--- START ---

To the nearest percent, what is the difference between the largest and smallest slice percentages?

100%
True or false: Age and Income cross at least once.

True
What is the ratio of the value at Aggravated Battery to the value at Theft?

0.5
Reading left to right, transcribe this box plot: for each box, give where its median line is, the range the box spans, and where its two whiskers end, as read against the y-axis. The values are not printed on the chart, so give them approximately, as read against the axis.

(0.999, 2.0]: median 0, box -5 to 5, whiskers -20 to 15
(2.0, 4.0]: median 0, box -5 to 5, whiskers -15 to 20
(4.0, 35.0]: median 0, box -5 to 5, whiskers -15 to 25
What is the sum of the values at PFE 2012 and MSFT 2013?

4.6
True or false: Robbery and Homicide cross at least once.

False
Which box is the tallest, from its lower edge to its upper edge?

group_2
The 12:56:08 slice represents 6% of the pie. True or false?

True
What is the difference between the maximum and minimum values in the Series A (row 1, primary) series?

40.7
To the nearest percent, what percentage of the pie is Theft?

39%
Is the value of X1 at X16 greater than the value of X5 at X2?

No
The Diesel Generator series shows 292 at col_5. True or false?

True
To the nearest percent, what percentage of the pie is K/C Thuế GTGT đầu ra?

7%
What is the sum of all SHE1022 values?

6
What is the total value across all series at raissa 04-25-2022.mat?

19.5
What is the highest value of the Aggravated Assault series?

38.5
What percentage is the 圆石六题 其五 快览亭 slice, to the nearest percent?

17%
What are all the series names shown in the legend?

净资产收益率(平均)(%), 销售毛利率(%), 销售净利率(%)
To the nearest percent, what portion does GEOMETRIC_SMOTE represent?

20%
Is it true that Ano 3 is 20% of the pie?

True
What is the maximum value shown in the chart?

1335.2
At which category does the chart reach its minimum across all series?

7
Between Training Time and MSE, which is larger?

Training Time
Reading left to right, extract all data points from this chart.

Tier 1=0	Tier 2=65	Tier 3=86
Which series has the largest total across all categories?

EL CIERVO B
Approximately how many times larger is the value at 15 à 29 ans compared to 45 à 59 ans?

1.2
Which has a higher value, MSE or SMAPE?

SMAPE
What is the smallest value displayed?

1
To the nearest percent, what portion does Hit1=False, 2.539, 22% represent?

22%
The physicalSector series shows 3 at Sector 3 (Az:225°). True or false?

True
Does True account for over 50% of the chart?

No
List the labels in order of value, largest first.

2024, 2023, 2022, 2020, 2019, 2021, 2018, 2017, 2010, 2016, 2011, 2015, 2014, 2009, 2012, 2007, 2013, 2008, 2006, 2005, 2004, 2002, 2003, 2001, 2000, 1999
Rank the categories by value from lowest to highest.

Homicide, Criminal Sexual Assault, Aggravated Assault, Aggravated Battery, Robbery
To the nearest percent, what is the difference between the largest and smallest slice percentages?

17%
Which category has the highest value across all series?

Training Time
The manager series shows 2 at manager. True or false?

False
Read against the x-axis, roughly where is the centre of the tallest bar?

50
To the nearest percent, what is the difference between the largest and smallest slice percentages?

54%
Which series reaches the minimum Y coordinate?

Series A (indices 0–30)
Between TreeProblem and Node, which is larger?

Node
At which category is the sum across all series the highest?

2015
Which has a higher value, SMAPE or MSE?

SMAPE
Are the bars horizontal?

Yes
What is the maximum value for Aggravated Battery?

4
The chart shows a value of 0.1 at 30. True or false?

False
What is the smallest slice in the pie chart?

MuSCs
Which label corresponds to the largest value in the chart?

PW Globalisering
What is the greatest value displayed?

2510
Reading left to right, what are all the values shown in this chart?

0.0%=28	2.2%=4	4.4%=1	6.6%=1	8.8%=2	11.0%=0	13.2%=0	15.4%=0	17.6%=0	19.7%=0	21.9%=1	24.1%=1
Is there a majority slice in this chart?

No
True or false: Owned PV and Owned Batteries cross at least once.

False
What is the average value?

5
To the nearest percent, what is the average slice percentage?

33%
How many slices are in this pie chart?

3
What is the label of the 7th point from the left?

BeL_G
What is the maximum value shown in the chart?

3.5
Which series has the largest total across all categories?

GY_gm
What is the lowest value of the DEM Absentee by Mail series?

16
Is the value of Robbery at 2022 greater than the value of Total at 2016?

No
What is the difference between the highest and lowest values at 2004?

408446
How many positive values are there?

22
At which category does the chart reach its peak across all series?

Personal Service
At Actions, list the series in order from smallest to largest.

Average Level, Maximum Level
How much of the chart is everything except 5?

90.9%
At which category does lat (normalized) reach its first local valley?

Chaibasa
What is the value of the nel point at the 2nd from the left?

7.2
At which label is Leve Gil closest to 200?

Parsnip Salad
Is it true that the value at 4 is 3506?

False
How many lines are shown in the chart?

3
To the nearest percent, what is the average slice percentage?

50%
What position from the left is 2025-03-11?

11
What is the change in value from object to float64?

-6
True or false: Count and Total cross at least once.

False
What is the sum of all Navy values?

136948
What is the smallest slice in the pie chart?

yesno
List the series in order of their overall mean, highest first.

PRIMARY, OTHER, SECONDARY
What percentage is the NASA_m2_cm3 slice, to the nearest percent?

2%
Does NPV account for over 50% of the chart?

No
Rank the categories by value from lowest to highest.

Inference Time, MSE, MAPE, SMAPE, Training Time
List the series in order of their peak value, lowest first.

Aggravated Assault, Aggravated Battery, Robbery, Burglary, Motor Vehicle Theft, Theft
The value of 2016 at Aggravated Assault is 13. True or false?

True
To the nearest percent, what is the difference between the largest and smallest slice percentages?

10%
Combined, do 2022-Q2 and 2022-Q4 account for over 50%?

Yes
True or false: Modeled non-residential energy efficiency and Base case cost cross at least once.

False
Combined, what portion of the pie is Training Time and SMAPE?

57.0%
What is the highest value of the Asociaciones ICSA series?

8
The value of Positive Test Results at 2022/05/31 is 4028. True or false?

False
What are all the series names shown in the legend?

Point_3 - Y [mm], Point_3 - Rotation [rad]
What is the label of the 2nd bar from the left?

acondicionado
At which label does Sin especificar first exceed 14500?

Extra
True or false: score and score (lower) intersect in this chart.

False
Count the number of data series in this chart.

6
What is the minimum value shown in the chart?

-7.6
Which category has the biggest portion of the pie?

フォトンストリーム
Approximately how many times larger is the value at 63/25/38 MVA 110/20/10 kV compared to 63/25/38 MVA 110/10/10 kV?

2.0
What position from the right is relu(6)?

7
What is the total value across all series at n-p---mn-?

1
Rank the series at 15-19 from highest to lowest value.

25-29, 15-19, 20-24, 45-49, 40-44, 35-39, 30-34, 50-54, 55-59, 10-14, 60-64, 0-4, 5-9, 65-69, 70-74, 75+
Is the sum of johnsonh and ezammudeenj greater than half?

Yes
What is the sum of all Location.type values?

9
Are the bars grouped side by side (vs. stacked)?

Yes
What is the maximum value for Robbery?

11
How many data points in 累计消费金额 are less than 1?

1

--- END ---

Rewrite all of the rows above, replacing "Aggravated Battery" with "Simple Battery" and leaving everything else unchanged.

▶ _Solution below_:
To the nearest percent, what is the difference between the largest and smallest slice percentages?

100%
True or false: Age and Income cross at least once.

True
What is the ratio of the value at Simple Battery to the value at Theft?

0.5
Reading left to right, transcribe this box plot: for each box, give where its median line is, the range the box spans, and where its two whiskers end, as read against the y-axis. The values are not printed on the chart, so give them approximately, as read against the axis.

(0.999, 2.0]: median 0, box -5 to 5, whiskers -20 to 15
(2.0, 4.0]: median 0, box -5 to 5, whiskers -15 to 20
(4.0, 35.0]: median 0, box -5 to 5, whiskers -15 to 25
What is the sum of the values at PFE 2012 and MSFT 2013?

4.6
True or false: Robbery and Homicide cross at least once.

False
Which box is the tallest, from its lower edge to its upper edge?

group_2
The 12:56:08 slice represents 6% of the pie. True or false?

True
What is the difference between the maximum and minimum values in the Series A (row 1, primary) series?

40.7
To the nearest percent, what percentage of the pie is Theft?

39%
Is the value of X1 at X16 greater than the value of X5 at X2?

No
The Diesel Generator series shows 292 at col_5. True or false?

True
To the nearest percent, what percentage of the pie is K/C Thuế GTGT đầu ra?

7%
What is the sum of all SHE1022 values?

6
What is the total value across all series at raissa 04-25-2022.mat?

19.5
What is the highest value of the Aggravated Assault series?

38.5
What percentage is the 圆石六题 其五 快览亭 slice, to the nearest percent?

17%
What are all the series names shown in the legend?

净资产收益率(平均)(%), 销售毛利率(%), 销售净利率(%)
To the nearest percent, what portion does GEOMETRIC_SMOTE represent?

20%
Is it true that Ano 3 is 20% of the pie?

True
What is the maximum value shown in the chart?

1335.2
At which category does the chart reach its minimum across all series?

7
Between Training Time and MSE, which is larger?

Training Time
Reading left to right, extract all data points from this chart.

Tier 1=0	Tier 2=65	Tier 3=86
Which series has the largest total across all categories?

EL CIERVO B
Approximately how many times larger is the value at 15 à 29 ans compared to 45 à 59 ans?

1.2
Which has a higher value, MSE or SMAPE?

SMAPE
What is the smallest value displayed?

1
To the nearest percent, what portion does Hit1=False, 2.539, 22% represent?

22%
The physicalSector series shows 3 at Sector 3 (Az:225°). True or false?

True
Does True account for over 50% of the chart?

No
List the labels in order of value, largest first.

2024, 2023, 2022, 2020, 2019, 2021, 2018, 2017, 2010, 2016, 2011, 2015, 2014, 2009, 2012, 2007, 2013, 2008, 2006, 2005, 2004, 2002, 2003, 2001, 2000, 1999
Rank the categories by value from lowest to highest.

Homicide, Criminal Sexual Assault, Aggravated Assault, Simple Battery, Robbery
To the nearest percent, what is the difference between the largest and smallest slice percentages?

17%
Which category has the highest value across all series?

Training Time
The manager series shows 2 at manager. True or false?

False
Read against the x-axis, roughly where is the centre of the tallest bar?

50
To the nearest percent, what is the difference between the largest and smallest slice percentages?

54%
Which series reaches the minimum Y coordinate?

Series A (indices 0–30)
Between TreeProblem and Node, which is larger?

Node
At which category is the sum across all series the highest?

2015
Which has a higher value, SMAPE or MSE?

SMAPE
Are the bars horizontal?

Yes
What is the maximum value for Simple Battery?

4
The chart shows a value of 0.1 at 30. True or false?

False
What is the smallest slice in the pie chart?

MuSCs
Which label corresponds to the largest value in the chart?

PW Globalisering
What is the greatest value displayed?

2510
Reading left to right, what are all the values shown in this chart?

0.0%=28	2.2%=4	4.4%=1	6.6%=1	8.8%=2	11.0%=0	13.2%=0	15.4%=0	17.6%=0	19.7%=0	21.9%=1	24.1%=1
Is there a majority slice in this chart?

No
True or false: Owned PV and Owned Batteries cross at least once.

False
What is the average value?

5
To the nearest percent, what is the average slice percentage?

33%
How many slices are in this pie chart?

3
What is the label of the 7th point from the left?

BeL_G
What is the maximum value shown in the chart?

3.5
Which series has the largest total across all categories?

GY_gm
What is the lowest value of the DEM Absentee by Mail series?

16
Is the value of Robbery at 2022 greater than the value of Total at 2016?

No
What is the difference between the highest and lowest values at 2004?

408446
How many positive values are there?

22
At which category does the chart reach its peak across all series?

Personal Service
At Actions, list the series in order from smallest to largest.

Average Level, Maximum Level
How much of the chart is everything except 5?

90.9%
At which category does lat (normalized) reach its first local valley?

Chaibasa
What is the value of the nel point at the 2nd from the left?

7.2
At which label is Leve Gil closest to 200?

Parsnip Salad
Is it true that the value at 4 is 3506?

False
How many lines are shown in the chart?

3
To the nearest percent, what is the average slice percentage?

50%
What position from the left is 2025-03-11?

11
What is the change in value from object to float64?

-6
True or false: Count and Total cross at least once.

False
What is the sum of all Navy values?

136948
What is the smallest slice in the pie chart?

yesno
List the series in order of their overall mean, highest first.

PRIMARY, OTHER, SECONDARY
What percentage is the NASA_m2_cm3 slice, to the nearest percent?

2%
Does NPV account for over 50% of the chart?

No
Rank the categories by value from lowest to highest.

Inference Time, MSE, MAPE, SMAPE, Training Time
List the series in order of their peak value, lowest first.

Aggravated Assault, Simple Battery, Robbery, Burglary, Motor Vehicle Theft, Theft
The value of 2016 at Aggravated Assault is 13. True or false?

True
To the nearest percent, what is the difference between the largest and smallest slice percentages?

10%
Combined, do 2022-Q2 and 2022-Q4 account for over 50%?

Yes
True or false: Modeled non-residential energy efficiency and Base case cost cross at least once.

False
Combined, what portion of the pie is Training Time and SMAPE?

57.0%
What is the highest value of the Asociaciones ICSA series?

8
The value of Positive Test Results at 2022/05/31 is 4028. True or false?

False
What are all the series names shown in the legend?

Point_3 - Y [mm], Point_3 - Rotation [rad]
What is the label of the 2nd bar from the left?

acondicionado
At which label does Sin especificar first exceed 14500?

Extra
True or false: score and score (lower) intersect in this chart.

False
Count the number of data series in this chart.

6
What is the minimum value shown in the chart?

-7.6
Which category has the biggest portion of the pie?

フォトンストリーム
Approximately how many times larger is the value at 63/25/38 MVA 110/20/10 kV compared to 63/25/38 MVA 110/10/10 kV?

2.0
What position from the right is relu(6)?

7
What is the total value across all series at n-p---mn-?

1
Rank the series at 15-19 from highest to lowest value.

25-29, 15-19, 20-24, 45-49, 40-44, 35-39, 30-34, 50-54, 55-59, 10-14, 60-64, 0-4, 5-9, 65-69, 70-74, 75+
Is the sum of johnsonh and ezammudeenj greater than half?

Yes
What is the sum of all Location.type values?

9
Are the bars grouped side by side (vs. stacked)?

Yes
What is the maximum value for Robbery?

11
How many data points in 累计消费金额 are less than 1?

1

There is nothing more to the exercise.